For my part, I prefer to choose my reading myself and would be reluctant to spend time reading something I thought I wouldn't be interested in. I tend to read a lot of non-fiction, too, and I wonder how much of that your group chooses? I guess, though, that these are more like reasons for joining a book club than objections to it.

Relatively Retiring said...

P.Pete: thank you for commenting. I think it's challenging for any newcomer to join an established group, and yes, dynamics would change. Perhaps it is easier within a single-sex group, but I don't think that is always the case.
Your comment that you would be 'reluctant to spend time reading something you thought you wouldn't be interested in' is a large part of a group's benefit. I am glad to have my horizons stretched, sometimes quite uncomfortably. The group reading has included non-fiction, biography, poetry, and travel writing (oh yes, Bruce Chatwin included).
This doesn't answer the question of why men tend not to join book clubs. Our group may be different in its informality and geographical restriction, and I know that within the wider area there are many other groups, differently run, and some with a much stricter intellectual approach - but men still are thin on the ground.
Within our own group there have been occasions when some of our male neighbours have read the same book and have wanted their views represented, but have been 'too busy' to come to the meeting. Some men have also hovered, shared the biscuits, shared a few jokes but then disappeared to do something else.
I should add that this group was formed after the death of your uncle, and I think you know what he would have thought about it. However, he would have made the tea and coffee and joined in for a bit of a chat before going off to do something more important. (And he never read fiction, either).

Avus said...

Yes, it's odd that book clubs seem to be a feminine thing. My wife has run a couple and is now a member of a local group which meets at each member's house in turn. They are all welcome here but I guess I follow your late husband's path (in your last para, above)except that I do read a lot of fiction (mostly historical)

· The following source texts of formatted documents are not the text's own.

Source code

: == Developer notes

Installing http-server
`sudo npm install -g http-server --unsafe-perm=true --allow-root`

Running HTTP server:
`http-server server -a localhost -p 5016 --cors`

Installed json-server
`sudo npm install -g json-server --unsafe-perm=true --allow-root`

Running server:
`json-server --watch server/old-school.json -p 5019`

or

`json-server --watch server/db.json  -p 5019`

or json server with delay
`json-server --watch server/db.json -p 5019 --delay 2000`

Relatively Retiring said...

Avus: thank you for commenting. I'm very interested in group dynamics and enjoy the challenges of working with different groups and watching the patterns of interaction. I see the same patterns in groups of both men and women, and in mixed groups, so I think it must be something specific to books which causes the great divide.
Would you actually like to join? If so, make them read historical fiction!

Avus said...

I don't think my taste in historical fiction would be theirs. I like David Cornwall(e.g. the Warlord trilogy), Mary Renault (e.g. ancient Greece), George Shipway (anything) and Henry Treece (e.g.The Golden Strangers) to give you some idea!
Their tastes seem to run to Mediaeval mysteries and Tudor romances.
I used to lecture and agree with you about group dynamics

Leslee said...

Oh, this sounds wonderful! Especially the neighborhood part. I only talk to my neighbors if we happen to be out battling a snowstorm together! And not long enough to feel much community.

Relatively Retiring said...

Leslee: I hadn't realised that the book club would prove to be so beneficial to all of us. Perhaps you could provide mulled wine after the snow-clearing? That might cement a few bonds and may even attract new members. Than you could ask if anyone likes reading.